FAA reported more than 89,000 wildlife strikes from 1990 to 2008, and more than 97 percent of these were birds.

OIG Opens Audit of FAA Wildlife Control Program

The audit will begin the week of March 21, according to the letter sent by Jeffrey B. Guzzetti, assistant inspector general for Aviation and Special Program Audits.

The U.S. Department of Transportation's Office of Inspector General is opening an audit of FAA's Wildlife Hazard Mitigation Program to see how effective it is and how well it is being coordinated with other agencies' programs. A March 15 letter sent by Jeffrey B. Guzzetti, assistant inspector general for Aviation and Special Program Audits, said the audit will begin the week of March 21.

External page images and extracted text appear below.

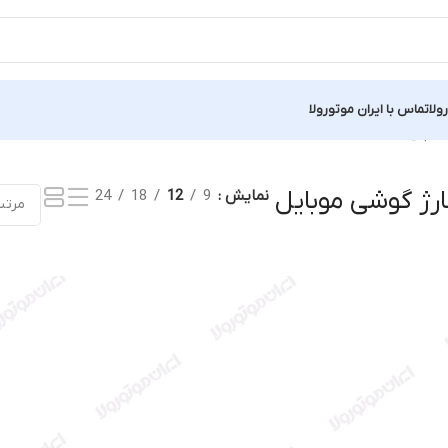
ولا
تماس با ایران موتورولا
”
Showing all 2 results
ژ گوشی موبایل
نمایش
9
12
18
24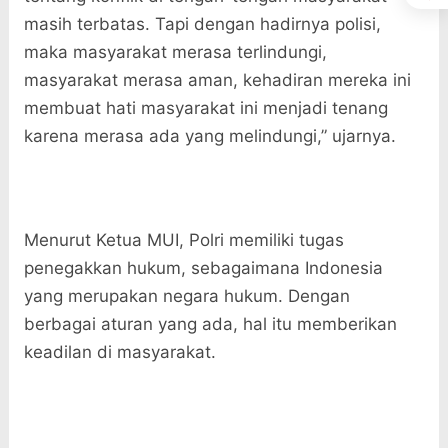
masih terbatas. Tapi dengan hadirnya polisi,
maka masyarakat merasa terlindungi,
masyarakat merasa aman, kehadiran mereka ini
membuat hati masyarakat ini menjadi tenang
karena merasa ada yang melindungi,” ujarnya.
Menurut Ketua MUI, Polri memiliki tugas
penegakkan hukum, sebagaimana Indonesia
yang merupakan negara hukum. Dengan
berbagai aturan yang ada, hal itu memberikan
keadilan di masyarakat.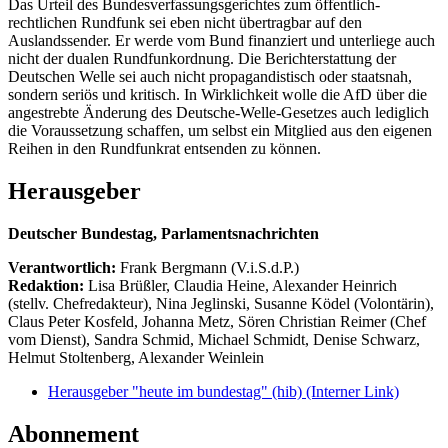
Das Urteil des Bundesverfassungsgerichtes zum öffentlich-
rechtlichen Rundfunk sei eben nicht übertragbar auf den
Auslandssender. Er werde vom Bund finanziert und unterliege auch
nicht der dualen Rundfunkordnung. Die Berichterstattung der
Deutschen Welle sei auch nicht propagandistisch oder staatsnah,
sondern seriös und kritisch. In Wirklichkeit wolle die AfD über die
angestrebte Änderung des Deutsche-Welle-Gesetzes auch lediglich
die Voraussetzung schaffen, um selbst ein Mitglied aus den eigenen
Reihen in den Rundfunkrat entsenden zu können.
Herausgeber
Deutscher Bundestag, Parlamentsnachrichten
Verantwortlich:
Frank Bergmann (V.i.S.d.P.)
Redaktion:
Lisa Brüßler, Claudia Heine, Alexander Heinrich
(stellv. Chefredakteur), Nina Jeglinski,
Susanne Ködel (Volontärin),
Claus Peter Kosfeld, Johanna Metz, Sören Christian Reimer (Chef
vom Dienst), Sandra Schmid, Michael Schmidt, Denise Schwarz,
Helmut Stoltenberg, Alexander Weinlein
Herausgeber "heute im bundestag" (hib)
(Interner Link)
Abonnement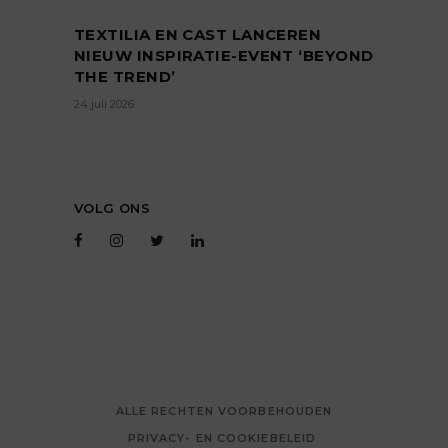
TEXTILIA EN CAST LANCEREN
NIEUW INSPIRATIE-EVENT ‘BEYOND
THE TREND’
24 juli 2026
VOLG ONS
ALLE RECHTEN VOORBEHOUDEN
PRIVACY- EN COOKIEBELEID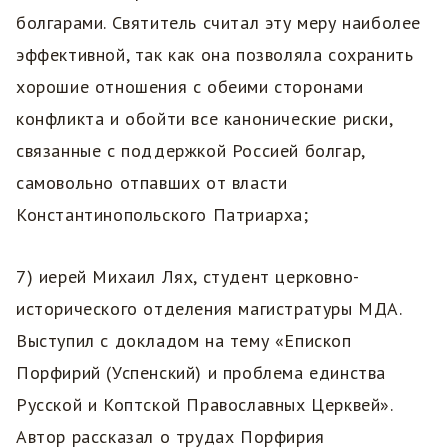
болгарами. Святитель считал эту меру наиболее
эффективной, так как она позволяла сохранить
хорошие отношения с обеими сторонами
конфликта и обойти все канонические риски,
связанные с поддержкой Россией болгар,
самовольно отпавших от власти
Константинопольского Патриарха;
7) иерей Михаил Лях, студент церковно-
исторического отделения магистратуры МДА.
Выступил с докладом на тему «Епископ
Порфирий (Успенский) и проблема единства
Русской и Коптской Православных Церквей».
Автор рассказал о трудах Порфирия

Since 1997, FAA has given airports nationwide about $387 million to help them assess and mitigate wildlife hazards. While the principal hazard is birds -- from 1990 to 2008, FAA reported more than 89,000 wildlife strikes, and more than 97 percent of these were birds, according to his letter -- deer, coyotes, alligators, and other animals can venture onto runways and pose a risk for aircraft, he notes.

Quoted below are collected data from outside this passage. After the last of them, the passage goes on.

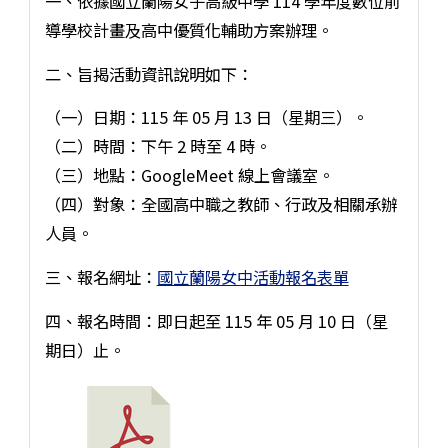
一、依據國立蘭陽女子高級中學 114 學年度數位前
導學校計畫及高中優質化輔助方案辦理。
二、旨揭活動資訊說明如下：
（一）日期：115 年 05 月 13 日（星期三）。
（二）時間：下午 2 時至 4 時。
（三）地點：GoogleMeet 線上會議室。
（四）對象：全國高中職之教師、行政及相關承辦
人員。
三、報名網址：
國立蘭陽女中活動報名表單
四、報名時間：即日起至 115 年 05 月 10 日（星
期日）止。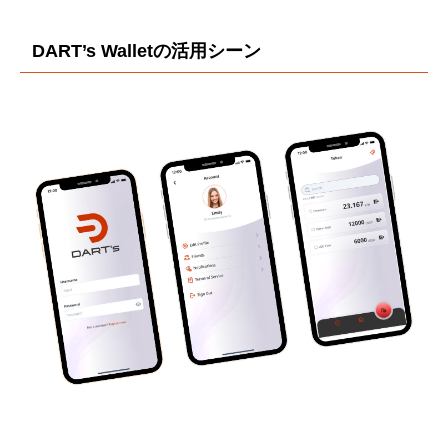
DART’s Walletの活用シーン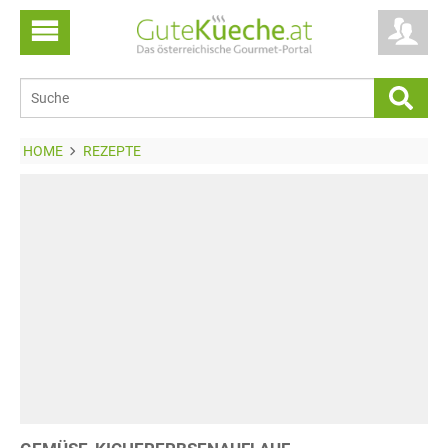
HOME
REZEPTE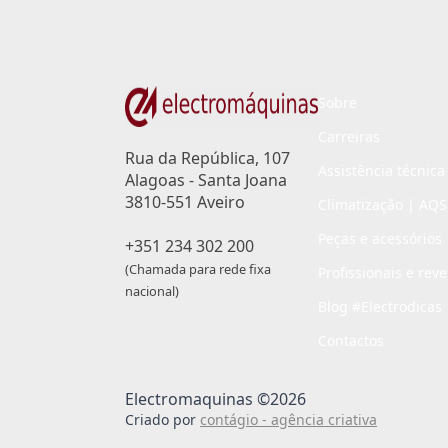
Sobre
Carreiras
Rua da República, 107
Assistência técnica
Alagoas - Santa Joana
3810-551 Aveiro
Climatização | AQS
Peças e acessórios
+351 234 302 200
(Chamada para rede fixa
Profissionais e rev
nacional)
Blog #Electrodicas
Contactos
Electromaquinas ©2026
Criado por
contágio - agência criativa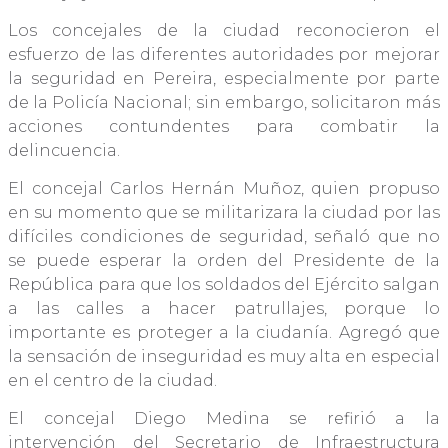
Los concejales de la ciudad reconocieron el
esfuerzo de las diferentes autoridades por mejorar
la seguridad en Pereira, especialmente por parte
de la Policía Nacional; sin embargo, solicitaron más
acciones contundentes para combatir la
delincuencia.
El concejal Carlos Hernán Muñoz, quien propuso
en su momento que se militarizara la ciudad por las
difíciles condiciones de seguridad, señaló que no
se puede esperar la orden del Presidente de la
República para que los soldados del Ejército salgan
a las calles a hacer patrullajes, porque lo
importante es proteger a la ciudanía. Agregó que
la sensación de inseguridad es muy alta en especial
en el centro de la ciudad.
El concejal Diego Medina se refirió a la
intervención del Secretario de Infraestructura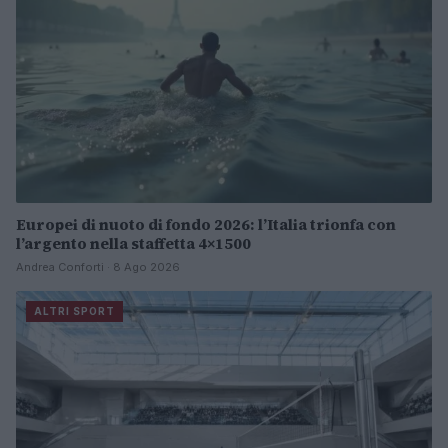
Europei di nuoto di fondo 2026: l’Italia trionfa con
l’argento nella staffetta 4×1500
Andrea Conforti · 8 Ago 2026
ALTRI SPORT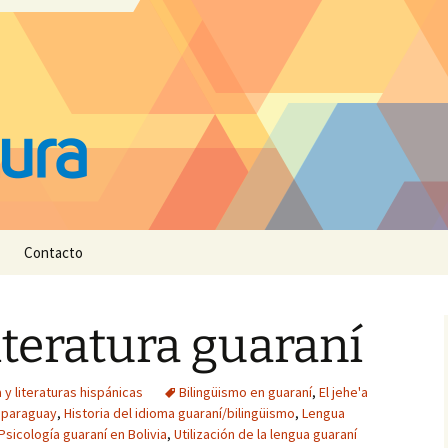
Contacto
iteratura guaraní
y literaturas hispánicas
Bilingüismo en guaraní
,
El jehe'a
 paraguay
,
Historia del idioma guaraní/bilingüismo
,
Lengua
Psicología guaraní en Bolivia
,
Utilización de la lengua guaraní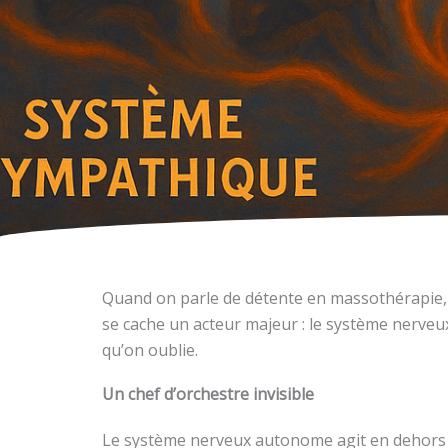
Quand on parle de détente en massothérapie, 
se cache un acteur majeur : le système nerveux.
qu’on oublie.
Un chef d’orchestre invisible
Le système nerveux autonome agit en dehors de 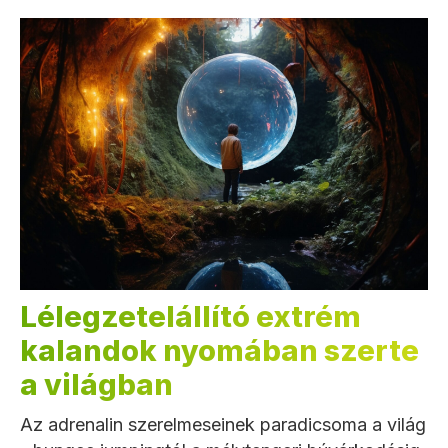
Lélegzetelállító extrém
kalandok nyomában szerte
a világban
Az adrenalin szerelmeseinek paradicsoma a világ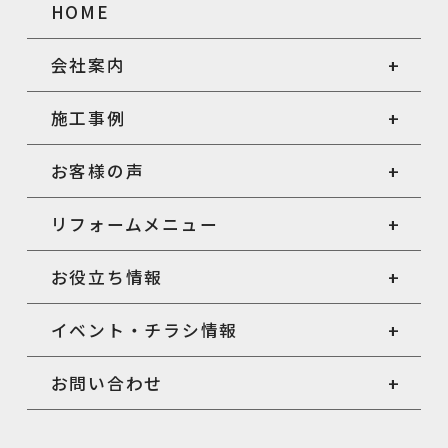
HOME
会社案内
施工事例
お客様の声
リフォームメニュー
お役立ち情報
イベント・チラシ情報
お問い合わせ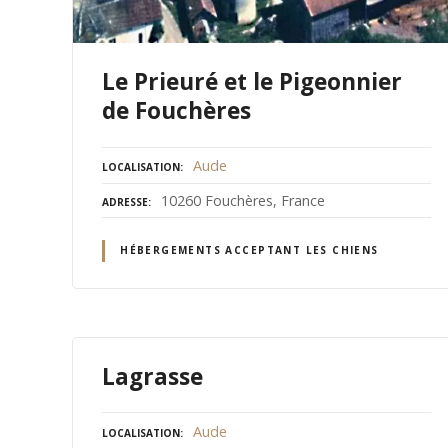
Le Prieuré et le Pigeonnier
de Fouchères
Aude
LOCALISATION
10260 Fouchères, France
ADRESSE
HÉBERGEMENTS ACCEPTANT LES CHIENS
Lagrasse
Aude
LOCALISATION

The January 2009 "miracle on the Hudson" ditching of a US Airways jetliner after a bird strike brought more public attention to this growing problem, the letter states. It cites two other recent examples: A Feb. 28, 2011, emergency landing of a Continental Airlines flight from Ronald Reagan Washington National Airport after a bird strike caused engine failure and a Nov. 8, 2010, emergency of a Horizon Airlines aircraft landing at Los Angeles International Airport when a bird strike damaged the plane's right wing.